### [REQUEST A]
In the blog post about handshakes and better food, how long did it take to complete the delivery and temporary registration paperwork at the Texas dealership?
### [REQUEST B]
Write the next part of the blog post about handshakes and better food, picking up right after its final paragraph.

### [DOCUMENT SECTION]
<<<<

Posts Tagged ‘humane’

Can Handshakes and the Internet Make Better Food?


Earlier, I explained that while I believe Organic certification has benefits for certain consumers and producers, it also has some inherent flaws and weaknesses.  I believe there is a better solution for many of us.  Like many of the practices we’re finding to help us make healthy and ethical choices in the ways we produce, market, acquire, and consume food, this solution is an old one with a bit of assistance from newer technologies.

The old part of the solution is the handshake.  In lieu of third-party state-managed certification processes, farmers and customers need to know each other and talk face-to-face.  The farmer needs to know what the customer values and desires, in product, quality, and methods.  The customer needs to be able to trust that the farmer will produce according to those values and desires.  Both need to come to an understanding of what this will cost.

Photo by Growmark.com

The best way to achieve this is through face-to-face contact.  Even in this age of smart phones, tablets, social media, and near-instant communication, we haven’t found a true substitute for shaking another person’s hand and looking her or him in the eyes.  Meeting in person allows the best opportunity for the customer to express his or her values and desires not only for the type of food, but also for how that food is produced.  It also allows the producer to present the realities of whether or not he or she is able to meet those values and desires, and the costs of doing so.  If the perfect match of these values, desires, abilities, and costs does not exist, these meetings also present an opportunity for finding the best match through compromise.

I admit, the "Great Compromise" wasn't all about food

There certainly are obstacles to such meetings, especially in today’s world.  Increased mobility, urban concentration, farm consolidation, and the sheer business of life all drive us away from physical, personal meetings.

Consider how car buying has changed in just my generation.  When I was a kid and my folks bought a new car, Dad did most of the research, mostly by talking to friends and going to the library (for those who’ve never seen one – it’s a big building with books in it and these helpful people called librarians who put Google to shame when you ask “What would be a great book for a 7 year-old kid who likes dinosaurs, Star Wars, and hunting?” – they still exist, by the way, and I highly recommend you visit and support them).  A lot of that research was supplemented and guided by his previous experience with different manufacturers.

After he did that research, Mom and Dad (and sometimes us kids) would go down to the local dealerships and take a look at the floor models of the cars they were considering.  Over a couple visits, they’d talk to the salesmen about models, options, and prices, and probably take a test drive before making their final decision and buying or ordering a new car.  The transaction always ended with a handshake.

Spring forward a few decades.  The last new car we bought (and probably the last new car I will ever buy) was while we were stationed overseas.  We did almost all of the research on the Internet, ordered the car through a series of emails (and only one phone call) with a dealership in Germany, completed the paperwork electronically with a scanner.  The car was built, put on a boat, and then trucked across the country to Texas to a dealership there, and we never saw so much as a photograph.

When we returned to the States, my family stayed with relatives while I continued to Texas.  I landed, got in a taxi, and made a cell phone call to the dealership (the first time I had spoken to them) to tell them I was on my way.  When I arrived, the car was in front of the dealership, washed and ready.  It took literally 5 minutes to complete the delivery and temporary registration paperwork before I was driving to base.

>>>>

### [DATA]
<<<<

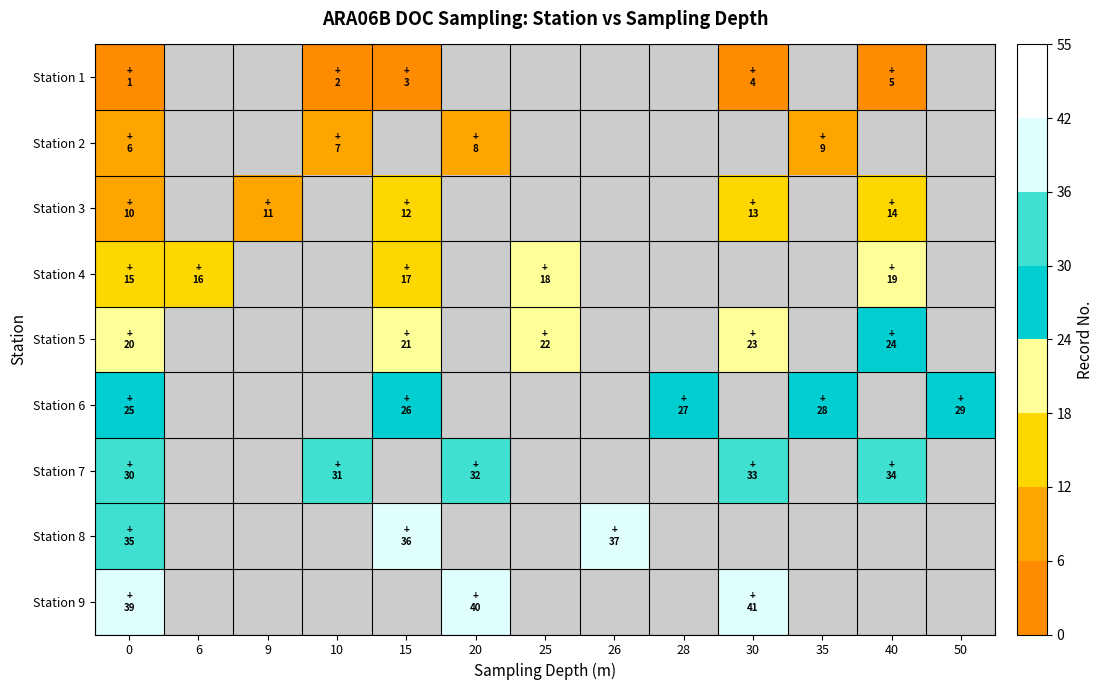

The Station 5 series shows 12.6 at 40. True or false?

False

>>>>

### [ANSWER SECTION A]
5 minutes

### [ANSWER SECTION B]
To some extent, this is amazing, and in another it amazes me how little human interaction was required to complete such a major financial transaction.

Food is an even more important choice, and it has changed similarly.  Just a couple generations ago, my Grandparents got their milk from the farmer who produced them (to whom my Grandpa had sold the Ford tractor, and for whom my father had worked the past summer).  The following generation, raw milk was produced by local farmers we didn’t know and processed to a dairy we didn’t ever visit, but we did know the “Milk-O” (Aussie for Milkman) who sold and delivered bottled milk and yogurt twice a week.

Nowadays, most people’s milk is produced by immense corporate farms, transported hundreds of miles overland in tractor trailers to huge dairy processing plants, hermetically sealed, and then transported hundreds of miles more to warehouses and then grocery stores before the consumer picks it up from the dairy aisle, rings up the purchase at an automated register, and swipes a credit card, often not even needing a signature to complete the transaction.  In many places, he or she can do that entire transaction online and have the purchase delivered to the door by yet another party.

Don’t get me wrong – this kind of process is essential to a large percentage of our highly-urbanized population.

Yet, for many of us I think we can take the best part of our old ways – knowing who produces our food and how they do it – and combine them with the benefits of technology to overcome obstacles presented by our mobile, urban, and busy society.

As we move forward in our production and marketing plan, we are looking at how we can do that.  One way obviously is through the use of the Internet and social media to market our products.  This blog and our website are examples – with a few clicks, you can quickly research what we produce, how we produce it, and the values behind it.  Through comments and emails, we can discuss better ways to meet values and desires of potential customers.  Resources such as the NH Farmers Market Association,  New Hamphire MadeSlow Money, and others can help us network with consumers and other producers.  As we progress, we may take advantage of other possibilities – maybe virtual farm tours, or perhaps even live “farm-cams.”

These are all great tools, but we will always face-to-face meetings and handshakes at the center of our business.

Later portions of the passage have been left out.